> **Goal of the exercise**
Check each line of the records below and collect those that include the word "Reactor".

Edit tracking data

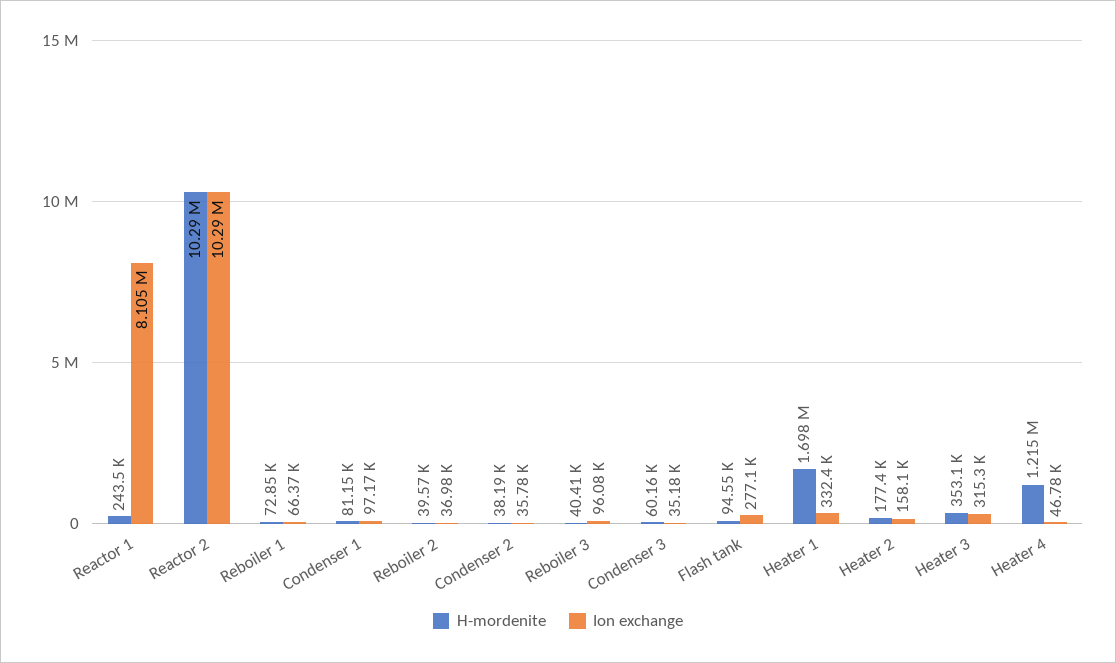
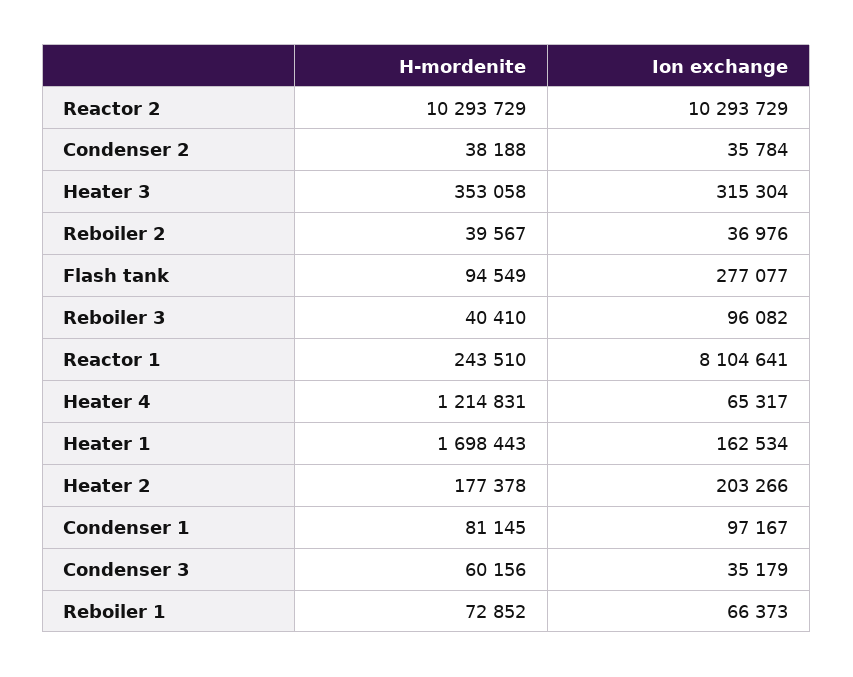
  {
    "H-mordenite": {
      "Reactor 1": 243510,
      "Reactor 2": 10293729,
      "Reboiler 1": 72852,
      "Condenser 1": 81145,
      "Reboiler 2": 39567,
      "Condenser 2": 38188,
      "Reboiler 3": 40410,
      "Condenser 3": 60156,
      "Flash tank": 94549,
      "Heater 1": 1698443,
      "Heater 2": 177378,
      "Heater 3": 353058,
      "Heater 4": 1214831
    },
    "Ion exchange": {
      "Reactor 1": 8104641,
      "Reactor 2": 10293729,
      "Reboiler 1": 66373,
      "Condenser 1": 97167,
      "Reboiler 2": 36976,
      "Condenser 2": 35784,
      "Reboiler 3": 96082,
      "Condenser 3": 35179,
      "Flash tank": 277077,
-     "Heater 1": 332400,
+     "Heater 1": 162534,
-     "Heater 2": 158100,
+     "Heater 2": 203266,
      "Heater 3": 315304,
-     "Heater 4": 46780
+     "Heater 4": 65317
    }
  }

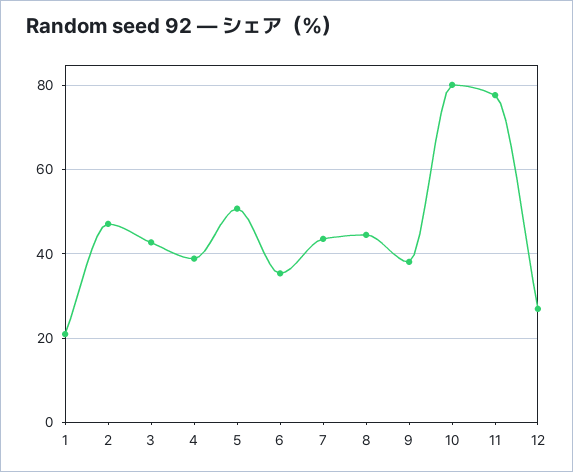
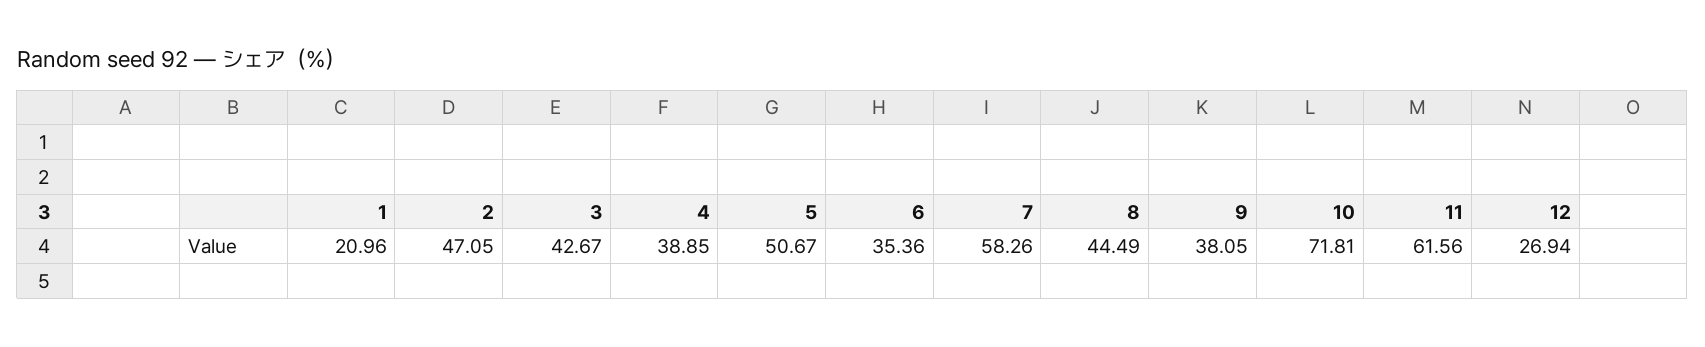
  {
    "1": 20.96,
    "2": 47.05,
    "3": 42.67,
    "4": 38.85,
    "5": 50.67,
    "6": 35.36,
-   "7": 44,
+   "7": 58.26,
    "8": 44.49,
    "9": 38.05,
-   "10": 80,
+   "10": 71.81,
-   "11": 78,
+   "11": 61.56,
    "12": 26.94
  }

> **Answer**
      "Reactor 1": 243510,
      "Reactor 2": 10293729,
      "Reactor 1": 8104641,
      "Reactor 2": 10293729,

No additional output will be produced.